The program also runs operational training sites such as the National Training Center at Fort Irwin, Calif., The Joint Readiness Training Center at Fort Polk, La., and the Joint Multinational Training Center in Germany. That means Warfighter FOCUS also provides the instrumentation, cameramen, civilians, and analysts who provide various products.

“Training centers transformed the Army,” Williams said. Most were created in the 1980s, and were the “keystone, if not the crucible to rebuild the Army” after Vietnam.

Victory in Desert Storm was “absolutely created years before in that desert out in the Mohave,” at Fort Irwin, he said. “I was never in combat where I hadn’t practiced the thing I had to do previously.”

As well, training is provided to allies.

With about 1,000 employees, specialist training is done in theaters such as Afghanistan–on counter-IED work, specialist vehicles, pilots, including Afghan pilots, and heavy support for special operations forces.
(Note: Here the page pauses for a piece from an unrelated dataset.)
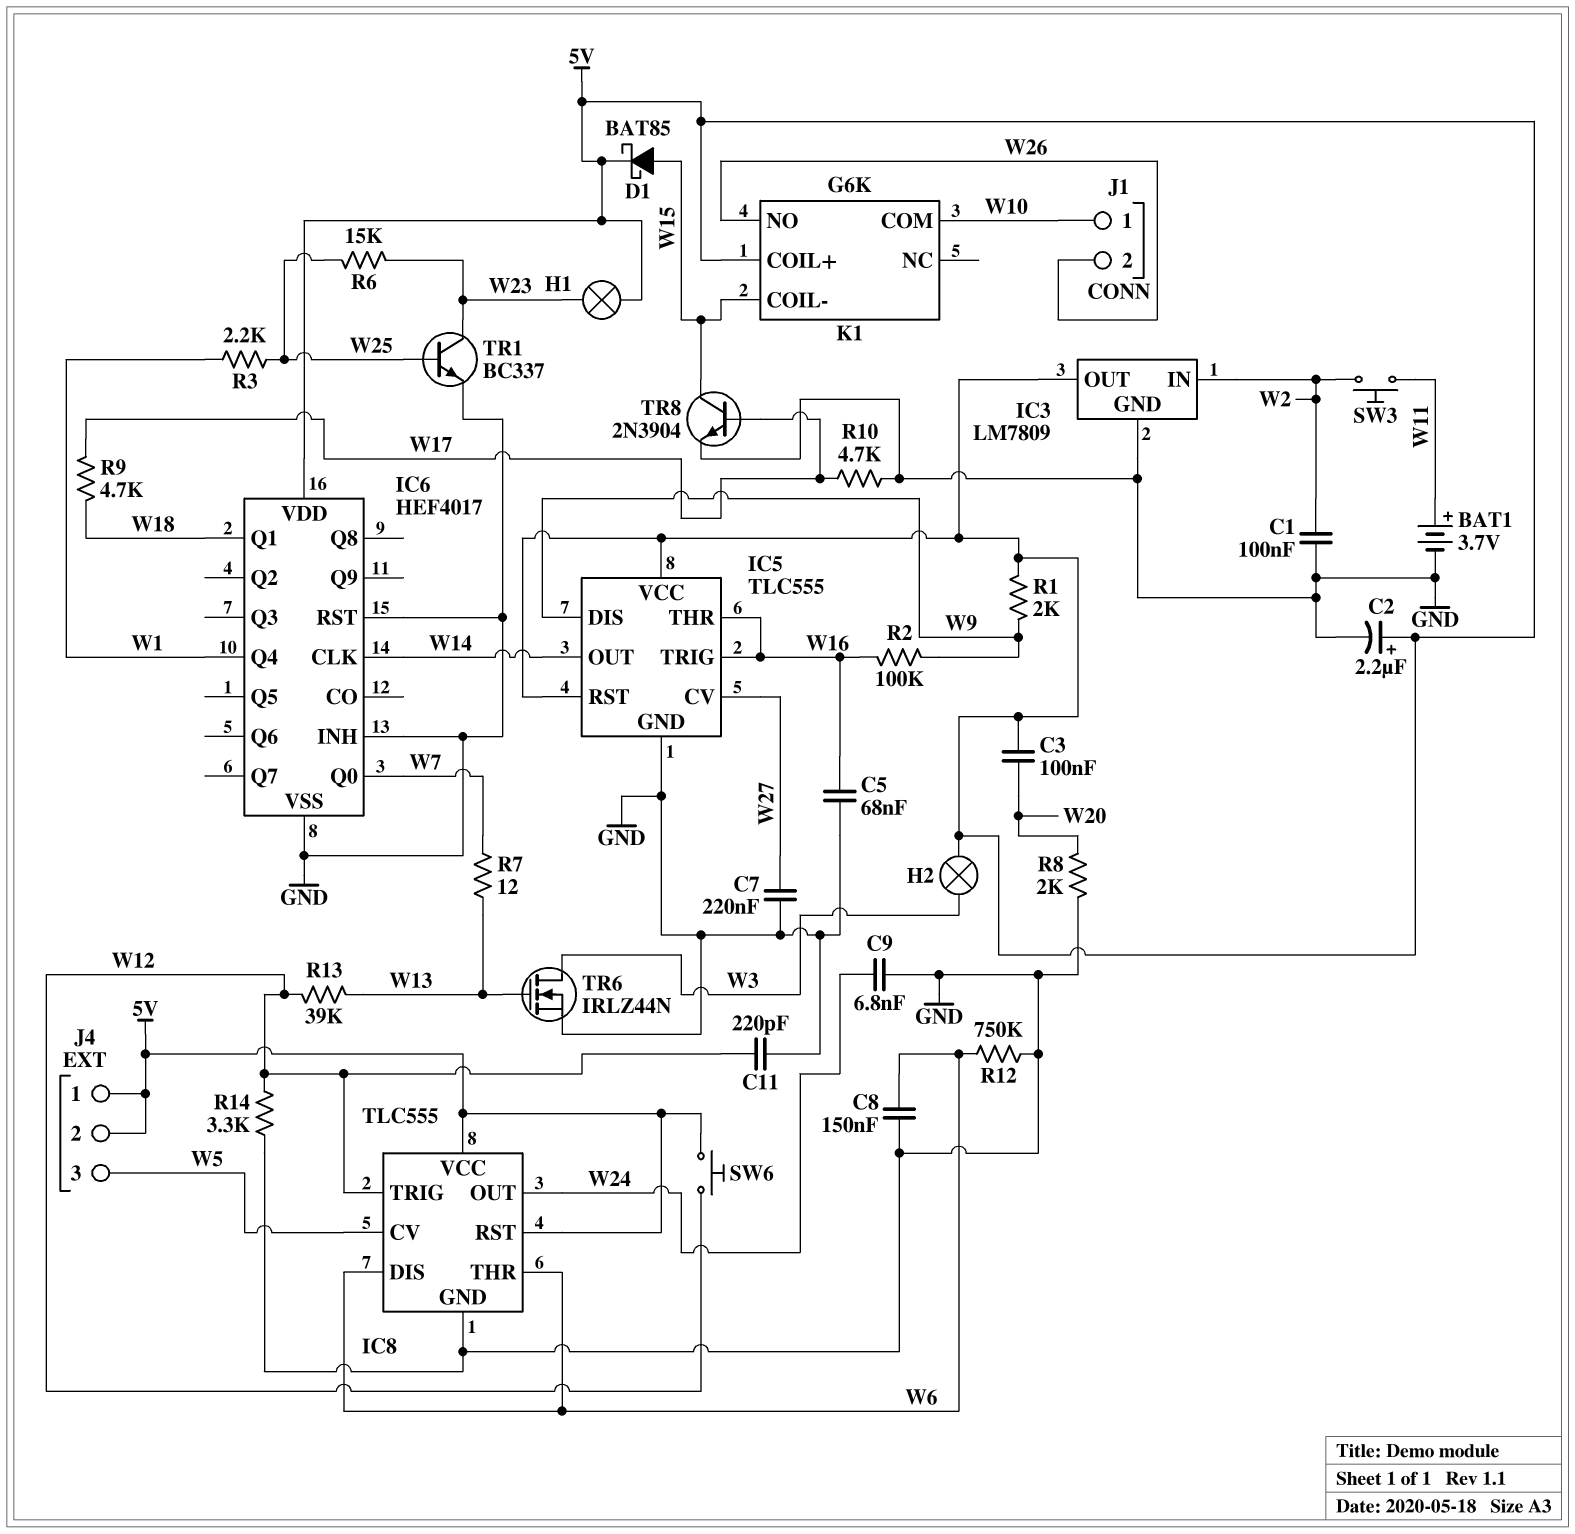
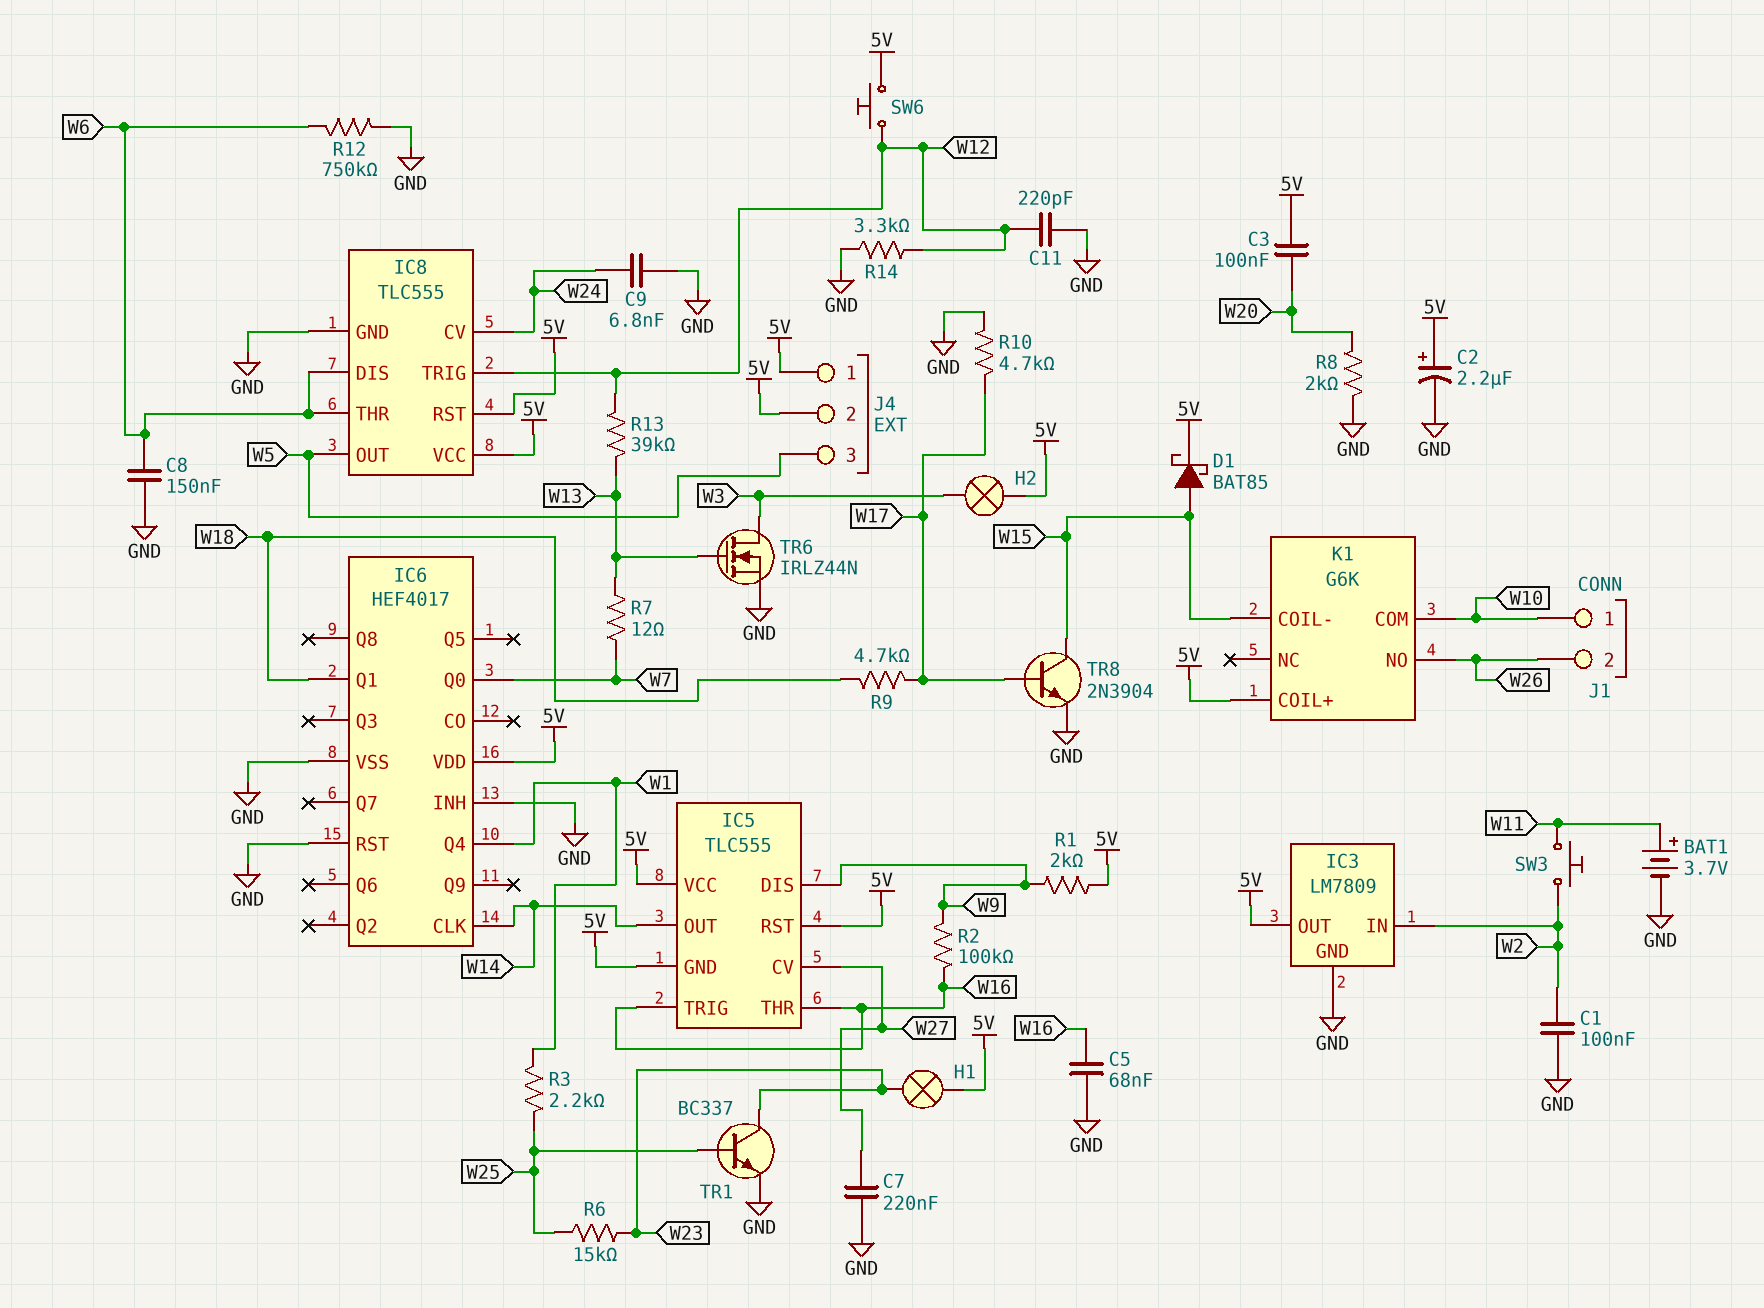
IC5 pin GND: GND -> 5V
IC8 pin CV: W5 -> W24
IC8 pin OUT: W24 -> W5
“(Decisive action) training capability has been lost over 10 years of counterinsurgency warfare, Williams said. The Army is now retraining a force that hasn’t done things such as synchronized combat power with air power in its focus on counterinsurgency warfare.

“What’s incredibly wonderful about this (FOCUS) vehicle,” Williams said, is if, for example, a commander of a division is required to deploy to say, Kuwait on short notice, he can request training through the Army’s Program Executive Office for Simulation, Training and Instrumentation (PEO STRI), and Warfighter FOCUS “within 18-30 days have resources in place.”

The program is extremely responsive and it doesn’t take six months to run a competition for it. The awards have already been made.

Raytheon has a warrior training alliance, “160 companies are part of the (contract) vehicle, 120 are small businesses.” That means when a requirement comes in, the work can be competed in days and contracts for the work awarded.

There is a real place for a pre-existing IDIQ vehicle that can offer services very quickly in support of operations specifically related to training, life-cycle training and devices, Williams said.

Efficiencies and streamlining in the program saved the government the $300 million.

For example, Ft. Hood, Texas has live fire ranges, a large suite of virtual and constructive training devices. Before Warrior FOCUS, there were separate contracts, and separate contractors to run ranges, virtual training devices and the constructive simulation center. The different training systems were manned all the time, whether being used or not, and those who worked on ranges did not work at the simulation center.

When Raytheon took over, Williams said, they looked at utilization rates of all the training, and realized if the workers were trained to do all three different types of training, then they could be moved from one area to another. This reduced the size of the workforce, which would move around depending on where they were needed.

“We save lot of money and the workforce is maybe one-third the size,” now, Williams said. And that was done at other locations. The streamlined processes have resulted in a 76 percent decrease in task order turn-around time.

“The (Army) Chief of Staff is clear he wants a well-trained Army, whatever the size and the requirements to do that remain,” Williams said. “We see it in the budget: a commitment to O&M funding.”

Back in the 1970s, when Williams entered the Army, ranges were rudimentary devices–soldiers went to the ranges and set up their own targets. “It was soldier labor. Not an efficient use of unit time.”

As technology and platforms evolved, the training and ranges have to reflect that sophistication, he said. Some ranges can be the size of New Jersey. Now ranges are digitally equipped, targets are run by computer; and some are heated, since tanks, for example, don’t acquire targets by optics, but by forward looking infrared. And training devices have become more complex and sophisticated.

The success of the Warfighter FOCUS program shows there’s a place in certain programs where an IDIQ contract works well and can realize efficiencies, Williams said.